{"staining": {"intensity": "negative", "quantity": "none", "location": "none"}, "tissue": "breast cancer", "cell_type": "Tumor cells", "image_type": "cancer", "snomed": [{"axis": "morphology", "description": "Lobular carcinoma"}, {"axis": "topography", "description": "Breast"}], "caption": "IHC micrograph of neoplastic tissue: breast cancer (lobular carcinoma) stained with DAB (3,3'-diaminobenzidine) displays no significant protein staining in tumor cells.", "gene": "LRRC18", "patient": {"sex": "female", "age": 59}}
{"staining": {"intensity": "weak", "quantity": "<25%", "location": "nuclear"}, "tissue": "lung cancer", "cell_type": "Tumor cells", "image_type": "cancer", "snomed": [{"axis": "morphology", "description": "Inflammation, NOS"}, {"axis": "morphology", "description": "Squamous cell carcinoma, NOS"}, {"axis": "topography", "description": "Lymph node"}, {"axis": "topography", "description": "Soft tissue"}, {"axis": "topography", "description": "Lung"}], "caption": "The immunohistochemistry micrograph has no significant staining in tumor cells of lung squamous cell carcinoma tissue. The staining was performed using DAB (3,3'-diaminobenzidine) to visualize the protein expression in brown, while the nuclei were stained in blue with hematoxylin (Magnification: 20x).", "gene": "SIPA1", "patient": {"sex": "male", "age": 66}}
........
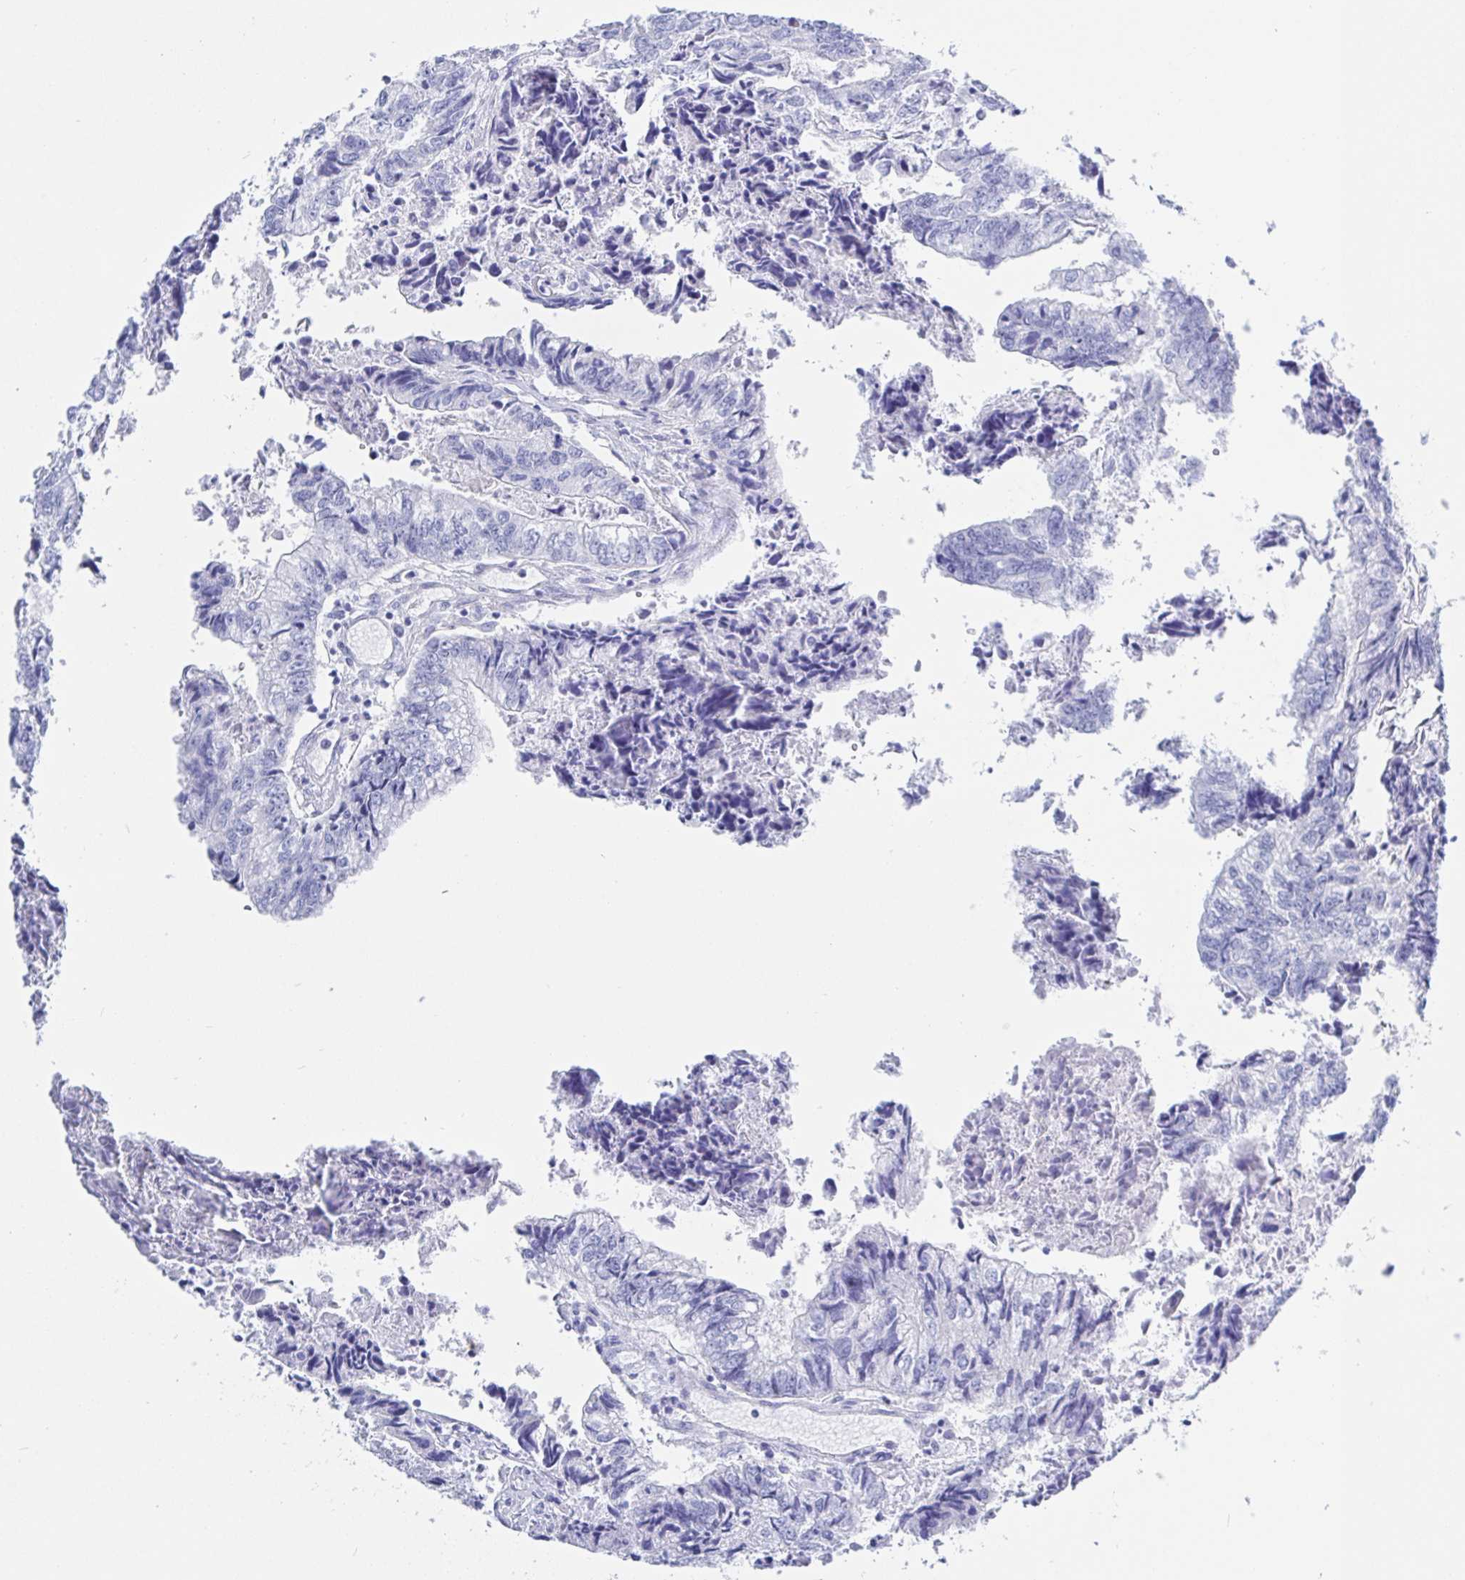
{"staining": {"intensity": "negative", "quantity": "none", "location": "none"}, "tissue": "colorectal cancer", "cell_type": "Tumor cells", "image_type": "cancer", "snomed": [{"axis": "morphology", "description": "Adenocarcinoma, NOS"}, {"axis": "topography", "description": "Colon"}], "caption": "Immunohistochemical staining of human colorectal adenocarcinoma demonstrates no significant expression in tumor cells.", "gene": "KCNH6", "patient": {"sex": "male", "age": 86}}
........
*Task goal:* With the line holding "micrograph of neoplastic" as the first and the line holding "immunohistochemistry micrograph has" as the last, set down that range of the entries above exactly, and nothing else.

*The completed task:*
{"staining": {"intensity": "negative", "quantity": "none", "location": "none"}, "tissue": "breast cancer", "cell_type": "Tumor cells", "image_type": "cancer", "snomed": [{"axis": "morphology", "description": "Lobular carcinoma"}, {"axis": "topography", "description": "Breast"}], "caption": "IHC micrograph of neoplastic tissue: breast cancer (lobular carcinoma) stained with DAB (3,3'-diaminobenzidine) displays no significant protein staining in tumor cells.", "gene": "LRRC18", "patient": {"sex": "female", "age": 59}}
{"staining": {"intensity": "weak", "quantity": "<25%", "location": "nuclear"}, "tissue": "lung cancer", "cell_type": "Tumor cells", "image_type": "cancer", "snomed": [{"axis": "morphology", "description": "Inflammation, NOS"}, {"axis": "morphology", "description": "Squamous cell carcinoma, NOS"}, {"axis": "topography", "description": "Lymph node"}, {"axis": "topography", "description": "Soft tissue"}, {"axis": "topography", "description": "Lung"}], "caption": "The immunohistochemistry micrograph has no significant staining in tumor cells of lung squamous cell carcinoma tissue. The staining was performed using DAB (3,3'-diaminobenzidine) to visualize the protein expression in brown, while the nuclei were stained in blue with hematoxylin (Magnification: 20x).", "gene": "SIPA1", "patient": {"sex": "male", "age": 66}}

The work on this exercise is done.